- Вот здесь был лагерь смерти!
   Он стоял, опаленный боем, окрыленный победой, и глядел на этот пустырь. Еще болталась ржавая колючая проволока... Снег лежал на ней... Он глядел на нее и чуял, как снова закипает в нем жажда мести. Ее ничем не утолить. Под напором советских войск один за другим освобождались города, но Андрею всего было мало. Со смертной тоской ждут, может, об Андрее и не думают, - отец проклял, жена не простила. Ждут штыка русского. Но вот штык в Андреевых руках. Ждут его или не ждут - это он несет им свободу.

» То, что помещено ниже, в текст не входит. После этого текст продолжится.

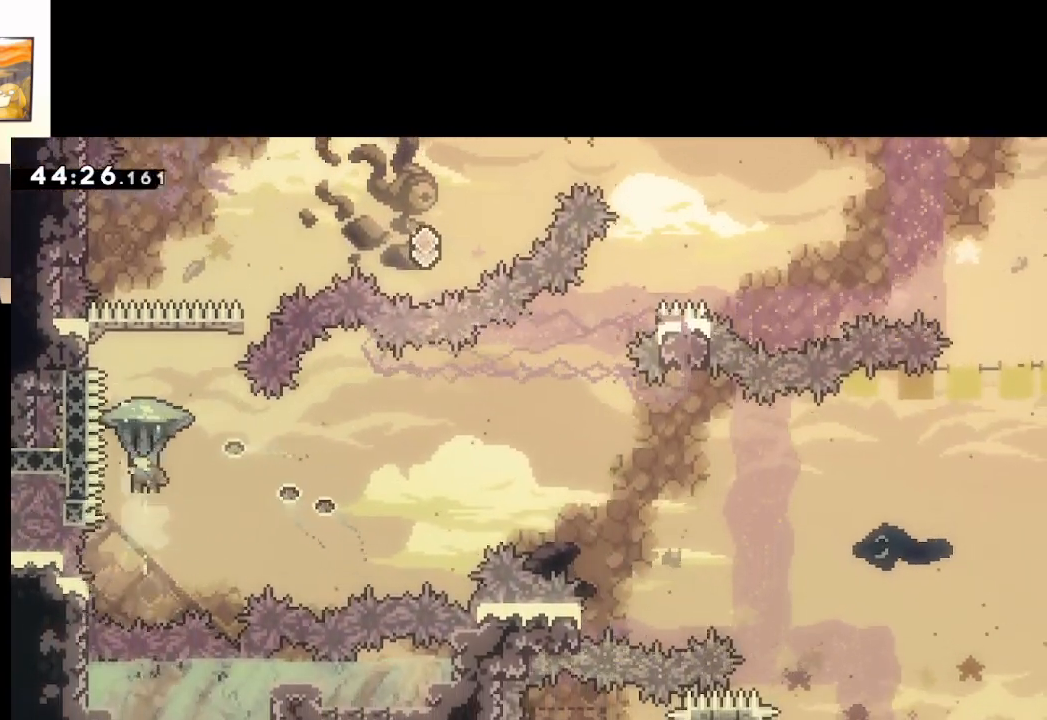
{"buttons": ["A", "L2"], "left_stick": "up-right", "right_stick": "center", "events": [[50, "left_stick", "up-right"], [467, "X", "up"]]}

Это он через дым и кровь рвется домой.
   Может, живой и не дойдет. Он не боялся смерти. Он не отлеживался от нее. Командиру отделения, сержанту Власову, он сказал в первый же день:
   - Если убьют, сообщите родным. Адресок - вот он!
   Но он знал: теперь и мертвый он пойдет домой.
   Ему повезло. Он дошел живой. Ранним утром - еще темно было и город утонул в сером мраке - ворвался он одним из первых в город. На знакомых, родных улицах докалывал он последних фашистов.
   Ему разрешили забежать домой. Он не постучал в окошко, вошел стремительно, рванул дверь.
   - Андрей! - закричала Антонина и бросилась к нему.
   Он осторожно обнял ее. Он боялся быть нежным. Пламя боя горело на его черных щеках.
   - Папка пришел! - радостно завопила Марийка. - Папка наш совсем пришел!
   - Не совсем, дочка! - ответил он. - Мне еще далеко идти.
   Он обвел семью жадным, нетерпеливым взором, но отца не нашел.
   - Где отец? - хрипло спросил он.
   - Он у себя лежит. Раненый, - торопливо ответила Антонина.
   Андрей вошел к отцу.
   Тарас лежал в постели и на Андрея взглянул, как тому показалось, насмешливо.
   - А-а, Андрей! - усмехаясь, протянул старик.
   Андрей со злостью сорвал что-то с груди и, зажав в кулаке, сказал отцу:
   - Здравствуйте, тату! И прощайте! А это, - он швырнул что-то на стол; тускло звякнуло оно, как полтинник, - жив ли буду, или погибну - берегите! и выбежал прочь.
   Тарас слабым голосом позвал жену.
   - Покажи, что он там кинул!
   Бабка Евфросинья подала ему медаль.
   - "За отвагу", - прочел Тарас и опять усмехнулся. - Убежал? Гордый черт, моей крови!
   Вбежал Ленька, как всегда запыхавшийся, как всегда - с новостью.
   - Дедушка! - закричал он. - Наши идут и идут!.. Полный город войск! И танки!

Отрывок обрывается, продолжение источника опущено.